Bölüm 6 Yeterince Yemedim
Sebastian'ın koyu gözleri hafifçe çöktü: "Onayladın mı?"
"Yeni onayladım. Sekreter Blackwood'u evde dinlenmeye bıraktın, ben de işleri hallederim." Dominic, şirketin başkanının etkinliğinden dolayı onu kesinlikle öveceğini düşünüyordu.
Ancak soğuk bir sesin ona, "Üç aylık primin kesildi," dediğini duymayı beklemiyordu.
Joyce, ameliyat sırasında aşırı kan kaybı nedeniyle işe dönmeden önce bir hafta izin almak zorunda kaldı.
Joyce ofise gelir gelmez, meslektaşlarının kötü bir hafta geçirdiklerini söylediklerini duydu. Her gün geç saatlere kadar çalışmışlardı.
Asistan Dominic, Joyce'un bir haftalık iznini onayladığı için Sebastian tarafından üç aylık primini kaybetmişti. Bu miktar on binlerce dolar ediyordu.
Joyce, paranın Dominic'in birikimleri için ne kadar önemli olduğunu biliyordu ve şimdi onun yüzünden gitmişti.
Meslektaşlarıyla kısa bir iş görüşmesinden sonra, Joyce Başkan'ın ofisinin kapısını çaldı.
İçeri girer girmez, siyah giyinmiş Sebastian'ı masanın arkasında otururken gördü. İfadesi soğuk ve yorgundu, yüz hatları çekici, derin gözleri ise rahat bir arzuyu yansıtıyordu.
Tüm varlığı soğuk ve asil bir aura yayıyordu.
Yüzü ifadesizdi, bakışları birkaç saniye Joyce'un üzerinde durdu, sonra başını eğip işine devam etti.
Onu tekrar görmek, Joyce'un kalbini sızlatıyordu.
Yedi yıl önce, bu soğuk ve yakışıklı adam onu cezbetmişti, her şeye rağmen onun yanında olmaya yöneltmişti.
Ama Joyce, Sebastian'ın yıllarca süren sevgisini bir oyun olarak göreceğini, gerçek duygular içermeyeceğini hiç beklememişti.
Joyce duygularını gizlemeye çalıştı ve profesyonel bir tonla Sebastian'a yaklaştı.
"Başkan Winters, şirketin insan kaynakları departmanı yönetmeliklerine göre, on güne kadar olan izin talepleri çalışanın doğrudan amiri tarafından onaylanabilir. Dominic benim amirim, iznimi onaylamasında bir sorun var mı? Neden primini kestiniz?"
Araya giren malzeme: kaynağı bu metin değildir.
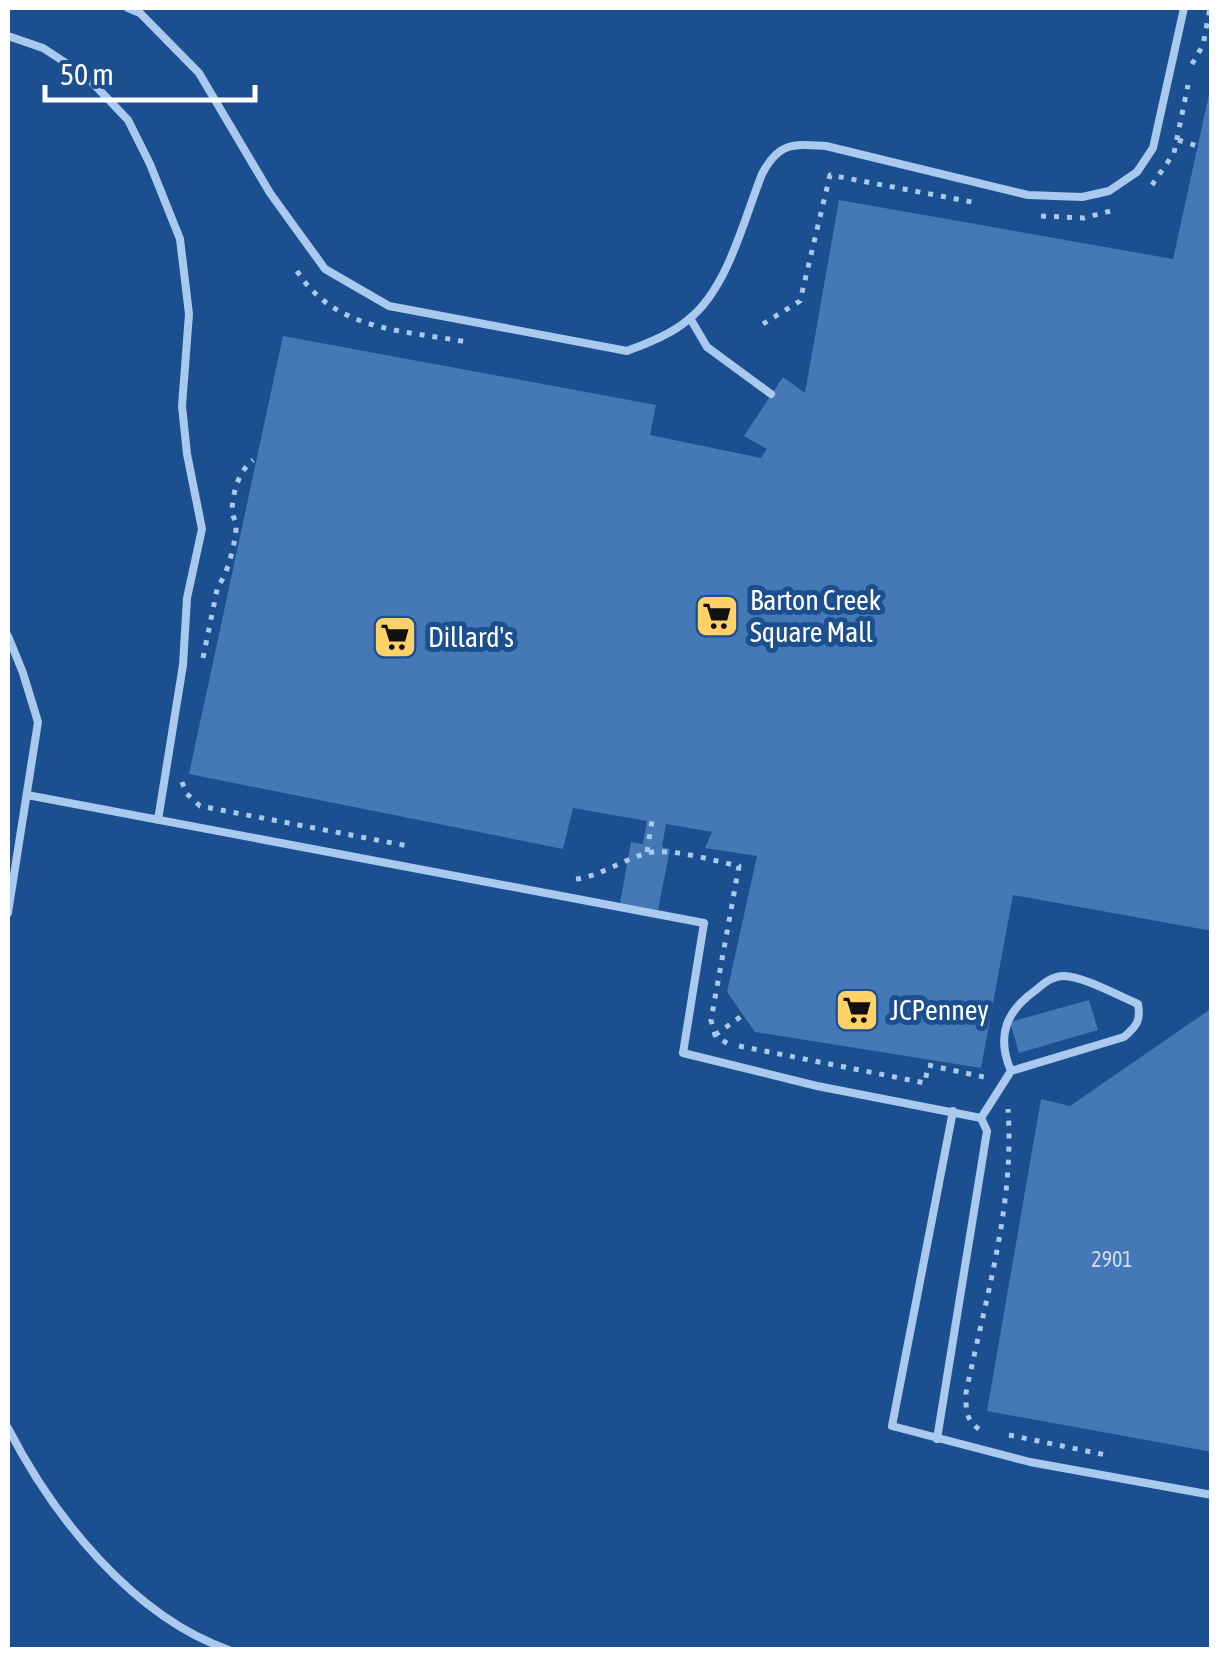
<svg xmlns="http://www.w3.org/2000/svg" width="1219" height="1657" font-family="'Asap Condensed',sans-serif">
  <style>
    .building { fill: #4478b7 }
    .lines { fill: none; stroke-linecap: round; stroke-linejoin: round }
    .path { stroke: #a9c9ee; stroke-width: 5; stroke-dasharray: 5 8; stroke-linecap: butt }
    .service { stroke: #a9c9ee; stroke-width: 8 }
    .labels { text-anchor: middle; stroke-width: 10; stroke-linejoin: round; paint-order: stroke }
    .number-label { font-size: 22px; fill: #d0dded }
    .poi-label { font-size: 28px; fill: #fff; stroke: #1b4f8f; text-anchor: start }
  </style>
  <rect width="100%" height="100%" fill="#1b4f8f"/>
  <path class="building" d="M1210 90 1212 931 1013 895 981 1068 755 1032 727 992 757 856 705 848 712 832 666 824 662 847 670 849 658 910 620 903 631 842 643 844 647 821 573 808 563 849 189 774 283 336 656 405 650 435 761 458 767 449 744 436 783 377 805 393 839 200 1173 259Z
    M1089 1000 1098 1030 1019 1053 1010 1022Z
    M1212 1008V1452L987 1411 1041 1099 1070 1106Z"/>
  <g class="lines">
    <path class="path" d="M1192 64 1203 45 1210 8
      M1178 140 1197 146
      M1152 185 1174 153 1188 85
      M1041 216 1084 218 1114 210
      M297 271C335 331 402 330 467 342
      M763 324 800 301 830 175 972 202
      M203 658 218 585C227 578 237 537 236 525 235 519 232 515 232 510 233 491 239 471 253 460
      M182 782 186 793 200 806 408 846
      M647 852 652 821
      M576 879C600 876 621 861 644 854 667 846 714 861 739 866L711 1020 715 1035 728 1044
      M715 1035 743 1015
      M739 1046 925 1083 928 1065 984 1077 983 1081
      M979 1429C965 1420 966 1408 966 1393 985 1300 1015 1204 1008 1109
      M1009 1435 1111 1456"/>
    <path class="service" d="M128 8 140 13 199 73 270 193 325 269 389 306 627 351C648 343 672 334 689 319 728 288 744 219 762 174 779 142 793 144 826 146L1028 195 1082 197 1109 191 1137 172 1153 148 1184 8
      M8 36 43 48 86 76 128 120 150 164 180 239 189 314 182 406 187 454 202 529 187 598 183 665 158 820
      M690 318 707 347 771 394
      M8 636 23 673 38 722 8 913
      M27 795 704 923 683 1053 817 1086 981 1118 987 1131 937 1439
      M953 1111 892 1426 1030 1462 1212 1495
      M981 1118 1011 1071 1124 1037C1137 1026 1141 1020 1138 1004 1119 996 1082 976 1064 976 1052 976 1044 983 1036 990 1006 1011 996 1036 1011 1071
      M8 1428C53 1516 132 1616 229 1650"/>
  </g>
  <defs>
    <g id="supermarket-square" transform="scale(2.25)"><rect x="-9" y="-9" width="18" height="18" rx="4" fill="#ffd166" stroke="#1b4f8f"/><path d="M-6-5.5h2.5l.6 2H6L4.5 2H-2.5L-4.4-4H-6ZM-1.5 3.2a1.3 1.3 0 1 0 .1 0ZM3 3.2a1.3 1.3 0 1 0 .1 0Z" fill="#111"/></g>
  </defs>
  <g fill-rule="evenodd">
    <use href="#supermarket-square" x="717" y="616"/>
    <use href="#supermarket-square" x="395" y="637"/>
    <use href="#supermarket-square" x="857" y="1010"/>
  </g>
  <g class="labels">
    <g class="number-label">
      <text x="1112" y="1267">2901</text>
    </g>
    <g class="poi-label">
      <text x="750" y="610">Barton Creek<tspan x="750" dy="32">Square Mall</tspan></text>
      <text x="428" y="647">Dillard's</text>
      <text x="890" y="1020">JCPenney</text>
    </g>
  </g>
  <rect width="1219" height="1657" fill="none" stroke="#ffffff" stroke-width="20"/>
  <path d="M45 85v15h210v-15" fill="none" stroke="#ffffff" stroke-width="5"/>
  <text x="60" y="85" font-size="30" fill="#ffffff" stroke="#1b4f8f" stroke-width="8" paint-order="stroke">50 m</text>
</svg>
Sebastian kaşını kaldırdı, güzel şeftali çiçeği gözleri kırpmadan ona bakıyordu.
Sebastian onun düşüncelerini görüyormuş gibi görünüyordu.
"Ne düşünüyorsun?" dedi, tonu hafif alaycıydı.
Joyce'un kalbi sıkıştı. "Ayrılmayı önerdiğim için mi kızgınsın? Eğer benimle bir sorunun varsa, doğrudan bana gel. Başkalarını işin içine katma."
Sebastian küçümseyerek güldü. "Başkalarını işin içine katmamı istemiyorsan, benimle geri taşınabilirsin. Kin tutmam."
Joyce'un yüzünde acı bir ifade belirdi ve uzun zamandır hazırladığı istifa mektubunu Sebastian'a uzattı.
"Başkan Winters, sadece geri taşınmayacağım, aynı zamanda hemen istifa ediyorum. İşte istifa mektubum. Sorumluluklarımı devralacak birini bulmanızı umuyorum."
Sebastian, Joyce'un uzattığı istifa mektubuna baktı, parmak uçları soğudu.
Derin siyah gözleri, Joyce'a bir an bile kıpırdamadan baktı.
"Ya onaylamazsam?"
Joyce'un dudaklarında hafif bir gülümseme belirdi. "Başkan Winters, birbirimizden sıkıldığımızda ayrılmamız gerektiğini söyleyen sizdiniz. Beni bırakmazsanız, bunu kaldıramadığınızı düşüneceğim."
Bunu duyan Sebastian, hemen sandalyesinden kalktı ve Joyce'a doğru yürüdü.
Çenesini kavradı, parmak uçları nazikçe onun beyaz ve pürüzsüz yanağını okşadı.
Sebastian'ın sesi güçlü bir baskı taşıyordu.
"Joyce, mesele kaldıramamak değil, yeterince eğlenmedim!"